--- BEGIN ---

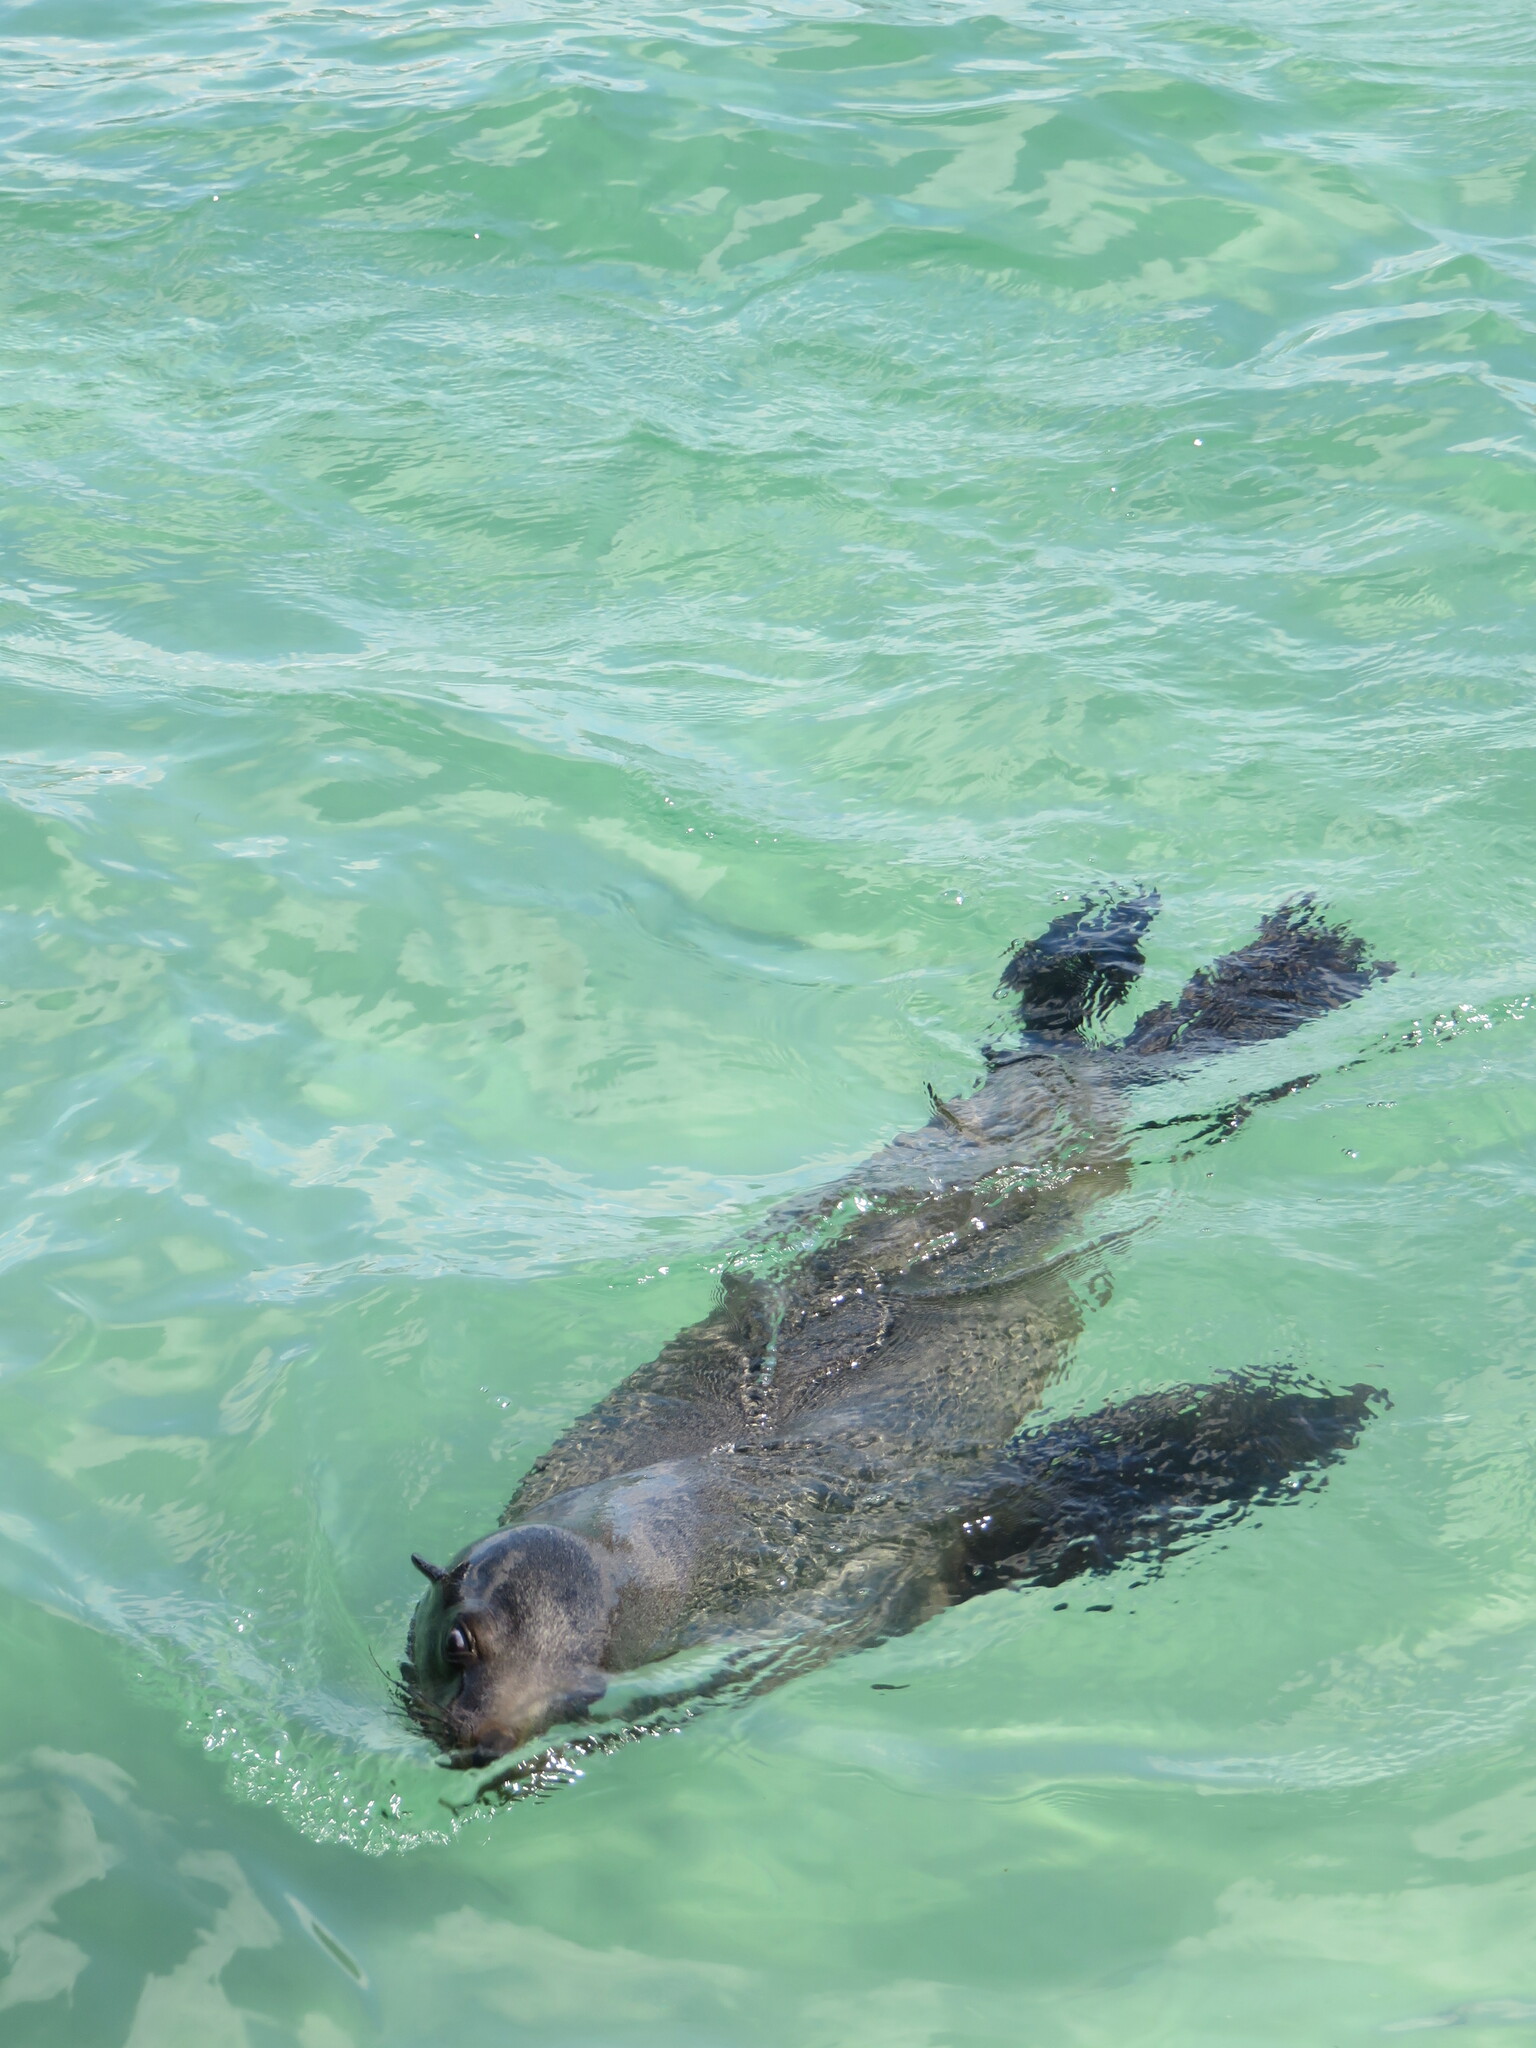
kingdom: Animalia
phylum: Chordata
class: Mammalia
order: Carnivora
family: Otariidae
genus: Arctocephalus
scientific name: Arctocephalus pusillus
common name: Brown fur seal
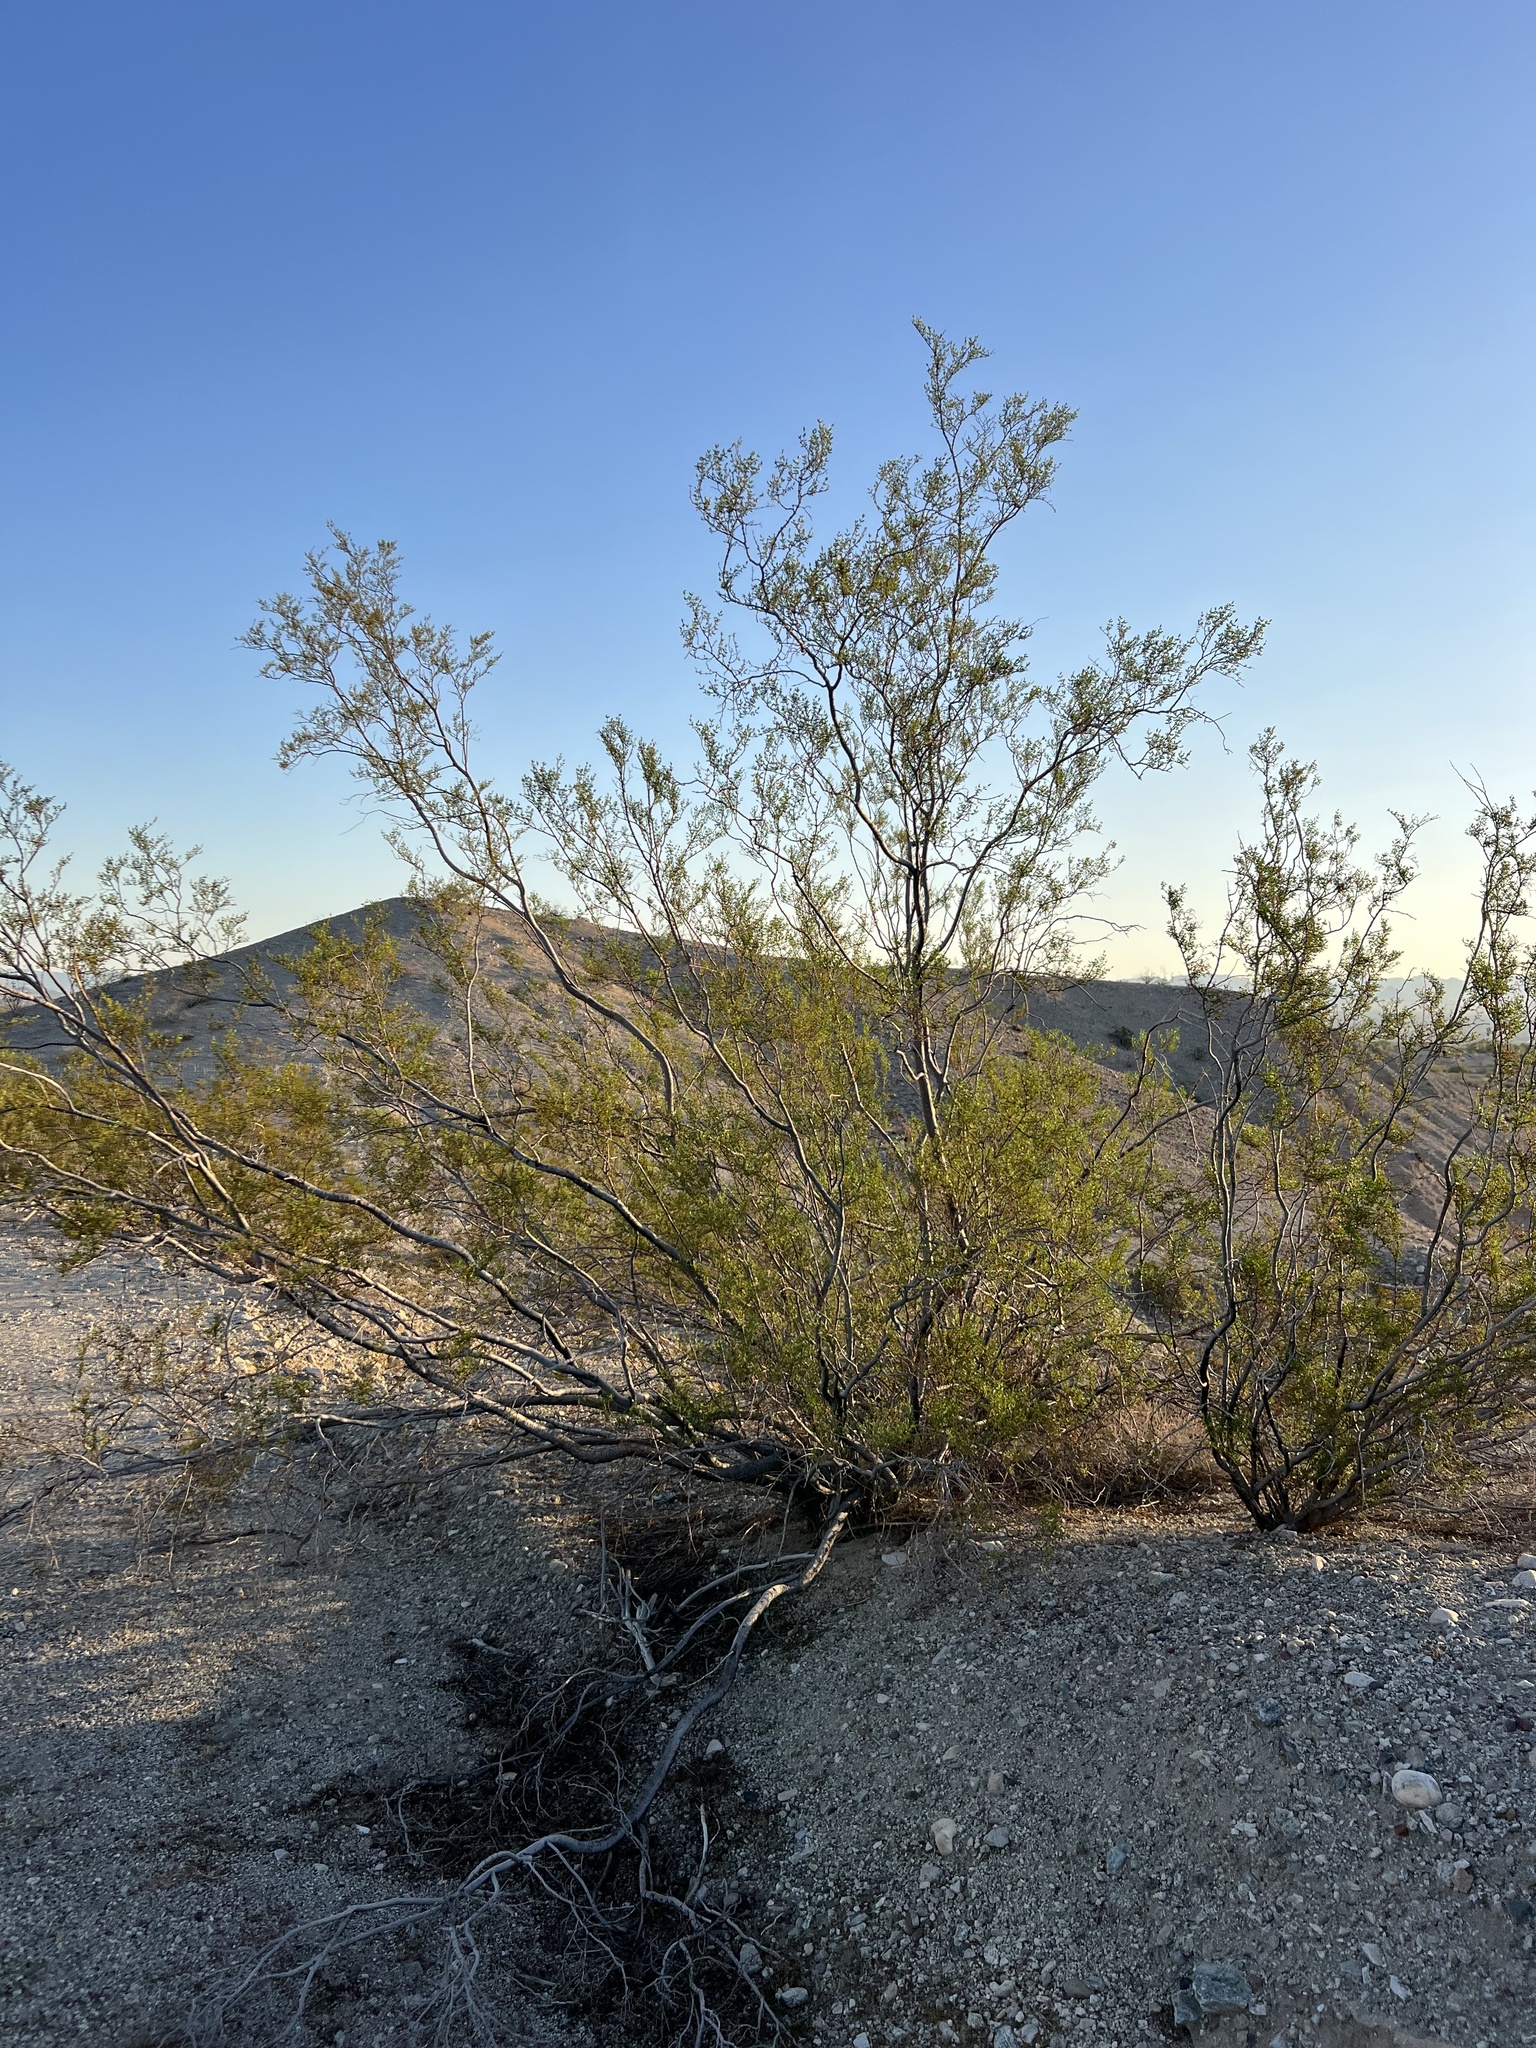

--- END ---

Copy out, unchanged, the lines of the records from the one containing "phylum: Chordata" through the end of the records, including both ends. Leave the pictures out of your answer.

phylum: Chordata
class: Mammalia
order: Carnivora
family: Otariidae
genus: Arctocephalus
scientific name: Arctocephalus pusillus
common name: Brown fur seal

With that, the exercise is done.